What is Biblical justice? How does it make sense in modern terms? How does God view earthly justice versus heavenly justice? How should? Let’s talk about it.

George Floyd’s Justice on Earth

George Floyd was an image-bearer. He was beloved by God, created in His image and his death was a horrific act of violence and sinful human nature. It was murder. Maybe not premeditated or intended, but murder is what it was. Yesterday, the man who killed him was found guilty of that murder. And we know that means earthly justice will now be served. It doesn’t bring him back. It doesn’t ease the pain of his family, or the nation, but earthly justice does matter. 

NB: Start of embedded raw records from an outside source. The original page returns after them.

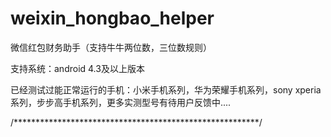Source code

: # weixin_hongbao_helper
微信红包财务助手（支持牛牛两位数，三位数规则）

支持系统：android 4.3及以上版本

已经测试过能正常运行的手机：小米手机系列，华为荣耀手机系列，sony xperia系列，步步高手机系列，更多实测型号有待用户反馈中....

/********************************************************/



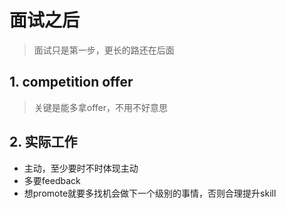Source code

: # 面试之后
> 面试只是第一步，更长的路还在后面

## 1. competition offer
> 关键是能多拿offer，不用不好意思


## 2. 实际工作
- 主动，至少要时不时体现主动
- 多要feedback
- 想promote就要多找机会做下一个级别的事情，否则合理提升skill
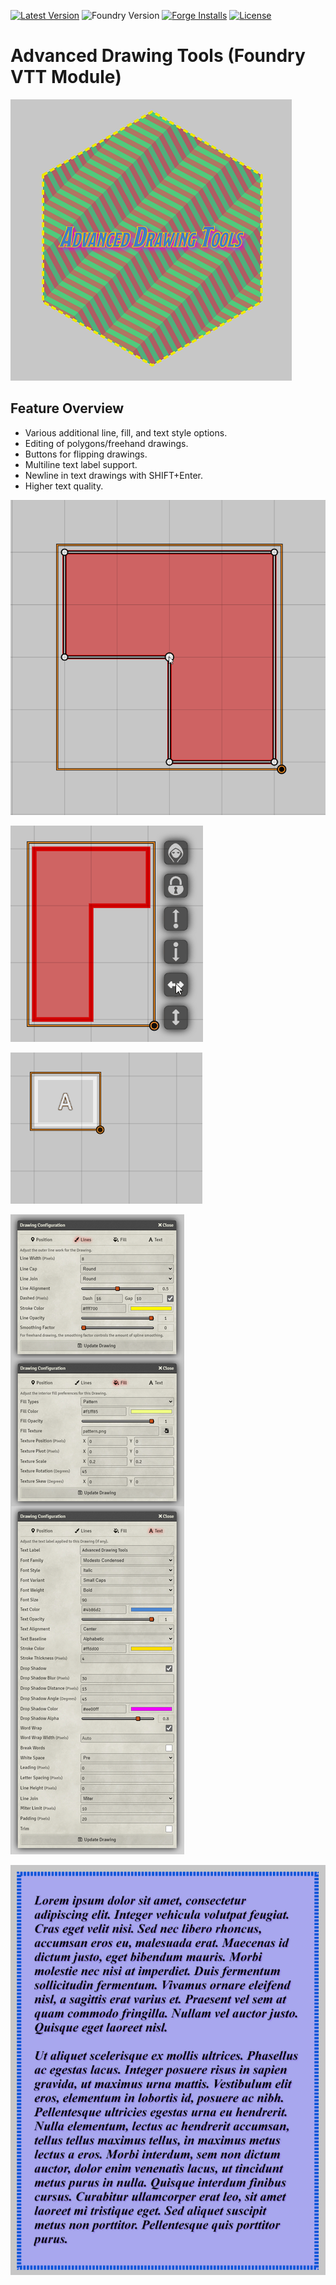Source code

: [![Latest Version](https://img.shields.io/github/v/release/dev7355608/advanced-drawing-tools?display_name=tag&sort=semver&label=Latest%20Version)](https://github.com/dev7355608/advanced-drawing-tools/releases/latest)
![Foundry Version](https://img.shields.io/endpoint?url=https://foundryshields.com/version?url=https%3A%2F%2Fraw.githubusercontent.com%2Fdev7355608%2Fadvanced-drawing-tools%2Fmain%2Fmodule.json)
[![Forge Installs](https://img.shields.io/badge/dynamic/json?label=Forge%20Installs&query=package.installs&suffix=%25&url=https%3A%2F%2Fforge-vtt.com%2Fapi%2Fbazaar%2Fpackage%2Fadvanced-drawing-tools&colorB=blueviolet)](https://forge-vtt.com/bazaar#package=advanced-drawing-tools)
[![License](https://img.shields.io/github/license/dev7355608/advanced-drawing-tools?label=License)](LICENSE)

# Advanced Drawing Tools (Foundry VTT Module)

![Example 1](images/example1.png)

## Feature Overview

- Various additional line, fill, and text style options.
- Editing of polygons/freehand drawings.
- Buttons for flipping drawings.
- Multiline text label support.
- Newline in text drawings with SHIFT+Enter.
- Higher text quality.

![Edit](images/edit.gif)

![Flip](images/flip.gif)

![SHIFT+Enter](images/shift+enter.gif)

![Configuration](images/config.png)

![Example 2](images/example2.png)
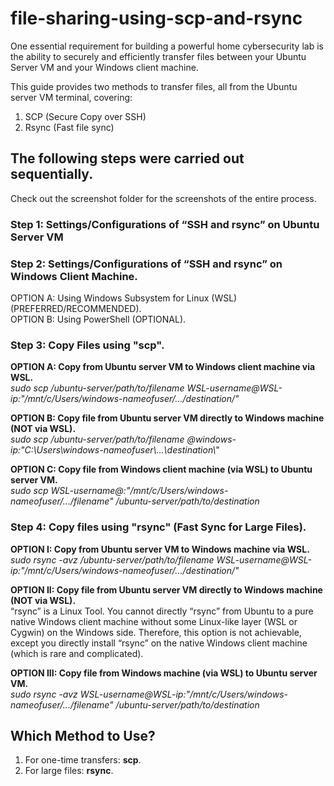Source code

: # file-sharing-using-scp-and-rsync

One essential requirement for building a powerful home cybersecurity lab is the ability to securely and efficiently transfer files between your Ubuntu Server VM and your Windows client machine.

This guide provides two methods to transfer files, all from the Ubuntu server VM terminal, covering:
1. SCP (Secure Copy over SSH)
2. Rsync (Fast file sync)

## The following steps were carried out sequentially.
Check out the screenshot folder for the screenshots of the entire process.

### Step 1: Settings/Configurations of “SSH and rsync” on Ubuntu Server VM

### Step 2: Settings/Configurations of “SSH and rsync” on Windows Client Machine.
  OPTION A: Using Windows Subsystem for Linux (WSL) (PREFERRED/RECOMMENDED).<br>
  OPTION B: Using PowerShell (OPTIONAL).
  
### Step 3: Copy Files using "scp".
**OPTION A: Copy from Ubuntu server VM to Windows client machine via WSL.<br>**
_sudo scp /ubuntu-server/path/to/filename WSL-username@WSL-ip:"/mnt/c/Users/windows-nameofuser/.../destination/"_
  
**OPTION B: Copy file from Ubuntu server VM directly to Windows machine (NOT via WSL).<br>**
_sudo scp /ubuntu-server/path/to/filename <windows-username>@windows-ip:"C:\\Users\\windows-nameofuser\\...\\destination\\"_
  
**OPTION C: Copy file from Windows client machine (via WSL) to Ubuntu server VM.<br>**
_sudo scp WSL-username@<WSL-ip>:"/mnt/c/Users/windows-nameofuser/.../filename" /ubuntu-server/path/to/destination_
  
### Step 4: Copy files using "rsync" (Fast Sync for Large Files).
**OPTION I: Copy from Ubuntu server VM to Windows machine via WSL.<br>**
_sudo rsync -avz /ubuntu-server/path/to/filename WSL-username@WSL-ip:"/mnt/c/Users/windows-nameofuser/.../destination/"_
  
**OPTION II: Copy file from Ubuntu server VM directly to Windows machine (NOT via WSL).**<br>
“rsync” is a Linux Tool. You cannot directly “rsync” from Ubuntu to a pure native Windows client machine without some Linux-like layer (WSL or Cygwin) on the Windows side. Therefore,     this option is not achievable, except you directly install “rsync” on the native Windows client machine (which is rare and complicated).
  
**OPTION III: Copy file from Windows machine (via WSL) to Ubuntu server VM.**<br>
  _sudo rsync -avz WSL-username@WSL-ip:"/mnt/c/Users/windows-nameofuser/.../filename" /ubuntu-server/path/to/destination_

## Which Method to Use?
1. For one-time transfers: **scp**. 
2. For large files: **rsync**.
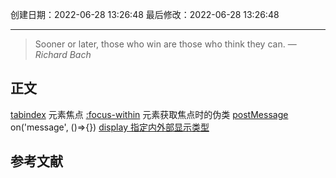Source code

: 
创建日期：2022-06-28 13:26:48
最后修改：2022-06-28 13:26:48
- - -
> Sooner or later, those who win are those who think they can.
> — <cite>Richard Bach</cite>

## 正文
[tabindex](https://developer.mozilla.org/zh-CN/docs/Web/HTML/Global_attributes/tabindex) 元素焦点
[:focus-within](https://developer.mozilla.org/zh-CN/docs/Web/CSS/:focus-within) 元素获取焦点时的伪类
[postMessage](https://developer.mozilla.org/zh-CN/docs/Web/API/Window/postMessage) on('message', ()=>{})
[display 指定内外部显示类型](https://developer.mozilla.org/zh-CN/docs/Web/CSS/display)

## 参考文献
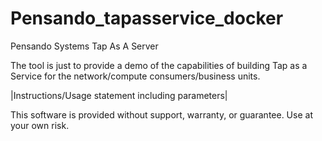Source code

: # Pensando_tapasservice_docker
Pensando Systems Tap As A Server

The tool is just to provide a demo of the capabilities of building
Tap as a Service for the network/compute consumers/business units.

|Instructions/Usage statement including parameters|

This software is provided without support, warranty, or guarantee. Use at your own risk.
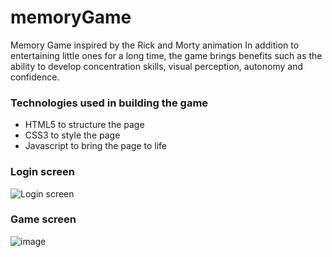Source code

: # memoryGame
Memory Game inspired by the Rick and Morty animation In addition to entertaining little ones for a long time, the game brings benefits such as the ability to develop concentration skills, visual perception, autonomy and confidence.

### Technologies used in building the game
* HTML5 to structure the page
* CSS3 to style the page
* Javascript to bring the page to life

### Login screen
![Login screen](https://github.com/abraaocrvlh42/memoryGame/assets/107937340/8e538e92-c0b1-49eb-a29c-cf4b5bf80a63)

### Game screen
![image](https://github.com/abraaocrvlh42/memoryGame/assets/107937340/3f9cad02-cd77-4d34-bff0-11f49604ff9c)
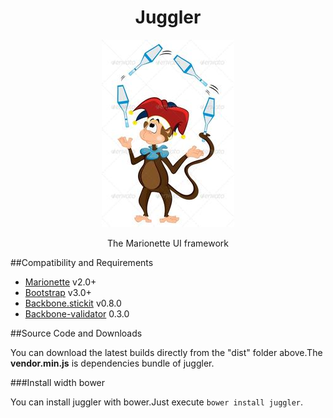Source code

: <h1 align="center">Juggler</h1>
<p align="center">
  <img title="backbone marionette" src='https://raw.githubusercontent.com/MillerRen/juggler/master/app/images/juggler.jpg' />
</p>
<p align="center">The Marionette UI framework</p>

##Compatibility and Requirements

* [Marionette](https://github.com/marionettejs/backbone.marionette) v2.0+
* [Bootstrap](https://github.com/twbs/bootstrap) v3.0+
* [Backbone.stickit](https://github.com/nytimes/backbone.stickit) v0.8.0
* [Backbone-validator](https://github.com/fantactuka/backbone-validator) 0.3.0

##Source Code and Downloads

You can download the latest builds directly from the "dist" folder above.The **vendor.min.js** is dependencies bundle of juggler.

###Install width bower

You can install juggler with bower.Just execute `bower install juggler`.

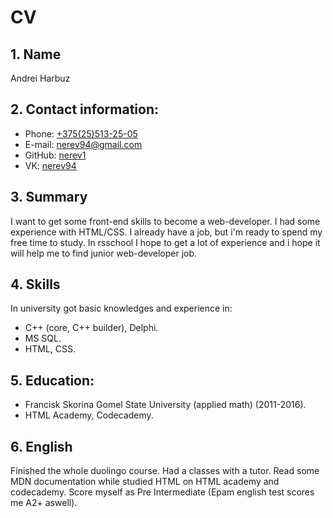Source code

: # CV
## 1. Name
Andrei Harbuz
## 2. Contact information:
  * Phone: [+375(25)513-25-05](tel:+375255132505)
  * E-mail: [nerev94@gmail.com](mailto:nerev94@gmail.com)
  * GitHub: [nerev1](https://github.com/nerev1)
  * VK: [nerev94](https://vk.com/nerev94)
## 3. Summary
I want to get some front-end skills to become a web-developer.
I had some experience with HTML/CSS. I already have a job, but i'm ready to spend my free time to study. 
In rsschool I hope to get a lot of experience and i hope it will help me to find junior web-developer job.
## 4. Skills
   In university got basic knowledges and experience in:
   * C++ (core, C++ builder), Delphi.
   * MS SQL.
   * HTML, CSS.
## 5. Education:
  * Francisk Skorina Gomel State University (applied math) (2011-2016).
  * HTML Academy, Codecademy.
## 6. English 
   Finished the whole duolingo course. Had a classes with a tutor. Read some MDN documentation while studied HTML on HTML academy and codecademy.
   Score myself as Pre Intermediate (Epam english test scores me A2+ aswell).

Just to be clear, the definition of justice is simply that someone gets what they deserve. Maybe justice can sound cold sometimes. After all, we know that Derek Chauvin is also an image-bearer. God loves him too. But the Bible makes it clear that God IS just. In Isaiah and other places He says “I am a God of justice” and we as Christians are commanded to “Learn to do good; seek justice, correct oppression” in Micah 6:8. 

Sometimes I think Christians are so focused being “nice” or showing love that they forget Biblical calls to truth, goodness and justice. You can show love and still speak truth. You can show love and still pursue justice. 

I spoke with Rachel Denhollander last year on the podcast. She called me out when I tearily brought up her declaration of forgivness and hope of salvation for her abuser, Larry Nassar. It’s not that she didn’t mean what she said, but she rightly noted she had spent the vast majority of her speaking time advocating that he get what he deserve for his crimes, which was the full sentence. She pursued full Biblical and earthly justice and authentic Christian love at the same time. 

We know that justice flows from the heart of  God — and it reflects His character as consistent throughout the Bible.

3 Things We Know About Biblical Justice 

1. It reflects the heart of God. Over and over God promises justice and commands us to pursue it. 

2. We are called to do justice to those around us. Justice is not just repaying wrongs, but also ensuring that the most vulnerable among us are able to live well, provided for, respected, upheld because they ARE God’s image bearers. 

3. If our faith is healthy, justice will be a natural effect.  Tim Keller says, “yes, our sins are put on Jesus, but his Righteousness is put on us.” If we are Christians, pursuing justice is not a choice, it’s an innate characteristic of the heart of God that lives within us. If we are not concerned with justice for the widow, the orphan, there is something spiritually wrong with us!   

It’s not a happy day, but it is a day of justice. Just like Rachel prayed that her abuser would find Jesus, I pray that Chauvin would find Him too. I pray that George Floyd knew Him already — and that his family is touched by God in a way they never would have been otherwise. God can to incredible things through awful circumstances. I think we an see how He is allowing justice to prevail here and now.